Data items:
══════════

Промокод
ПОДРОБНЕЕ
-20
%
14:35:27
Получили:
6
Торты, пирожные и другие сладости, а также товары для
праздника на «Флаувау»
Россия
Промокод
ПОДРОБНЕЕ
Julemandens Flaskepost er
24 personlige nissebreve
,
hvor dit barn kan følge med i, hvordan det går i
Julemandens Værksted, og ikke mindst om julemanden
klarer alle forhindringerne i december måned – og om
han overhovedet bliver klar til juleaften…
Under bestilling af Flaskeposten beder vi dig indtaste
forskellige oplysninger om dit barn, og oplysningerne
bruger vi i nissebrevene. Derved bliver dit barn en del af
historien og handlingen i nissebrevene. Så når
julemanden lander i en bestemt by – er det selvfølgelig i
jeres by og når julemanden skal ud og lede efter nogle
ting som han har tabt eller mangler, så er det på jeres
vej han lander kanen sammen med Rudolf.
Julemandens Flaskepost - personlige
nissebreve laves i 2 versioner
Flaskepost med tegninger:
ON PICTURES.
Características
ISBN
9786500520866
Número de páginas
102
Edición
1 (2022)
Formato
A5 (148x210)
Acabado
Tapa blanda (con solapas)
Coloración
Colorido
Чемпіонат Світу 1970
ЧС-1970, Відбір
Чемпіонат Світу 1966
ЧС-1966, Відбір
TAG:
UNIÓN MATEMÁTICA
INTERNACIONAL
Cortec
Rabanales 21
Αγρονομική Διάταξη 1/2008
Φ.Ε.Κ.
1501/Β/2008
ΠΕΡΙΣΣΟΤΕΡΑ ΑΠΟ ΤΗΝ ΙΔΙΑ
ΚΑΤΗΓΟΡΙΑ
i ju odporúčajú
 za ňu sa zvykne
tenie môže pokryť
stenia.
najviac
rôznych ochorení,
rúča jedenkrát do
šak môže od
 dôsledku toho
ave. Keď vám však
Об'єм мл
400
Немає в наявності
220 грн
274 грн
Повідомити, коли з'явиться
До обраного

══════════

Exercise objective:
Extract the data in full. Keep it word for word.

Task answer:
Промокод
ПОДРОБНЕЕ
-20
%
14:35:27
Получили:
6
Торты, пирожные и другие сладости, а также товары для
праздника на «Флаувау»
Россия
Промокод
ПОДРОБНЕЕ
Julemandens Flaskepost er
24 personlige nissebreve
,
hvor dit barn kan følge med i, hvordan det går i
Julemandens Værksted, og ikke mindst om julemanden
klarer alle forhindringerne i december måned – og om
han overhovedet bliver klar til juleaften…
Under bestilling af Flaskeposten beder vi dig indtaste
forskellige oplysninger om dit barn, og oplysningerne
bruger vi i nissebrevene. Derved bliver dit barn en del af
historien og handlingen i nissebrevene. Så når
julemanden lander i en bestemt by – er det selvfølgelig i
jeres by og når julemanden skal ud og lede efter nogle
ting som han har tabt eller mangler, så er det på jeres
vej han lander kanen sammen med Rudolf.
Julemandens Flaskepost - personlige
nissebreve laves i 2 versioner
Flaskepost med tegninger:
ON PICTURES.
Características
ISBN
9786500520866
Número de páginas
102
Edición
1 (2022)
Formato
A5 (148x210)
Acabado
Tapa blanda (con solapas)
Coloración
Colorido
Чемпіонат Світу 1970
ЧС-1970, Відбір
Чемпіонат Світу 1966
ЧС-1966, Відбір
TAG:
UNIÓN MATEMÁTICA
INTERNACIONAL
Cortec
Rabanales 21
Αγρονομική Διάταξη 1/2008
Φ.Ε.Κ.
1501/Β/2008
ΠΕΡΙΣΣΟΤΕΡΑ ΑΠΟ ΤΗΝ ΙΔΙΑ
ΚΑΤΗΓΟΡΙΑ
i ju odporúčajú
 za ňu sa zvykne
tenie môže pokryť
stenia.
najviac
rôznych ochorení,
rúča jedenkrát do
šak môže od
 dôsledku toho
ave. Keď vám však
Об'єм мл
400
Немає в наявності
220 грн
274 грн
Повідомити, коли з'явиться
До обраного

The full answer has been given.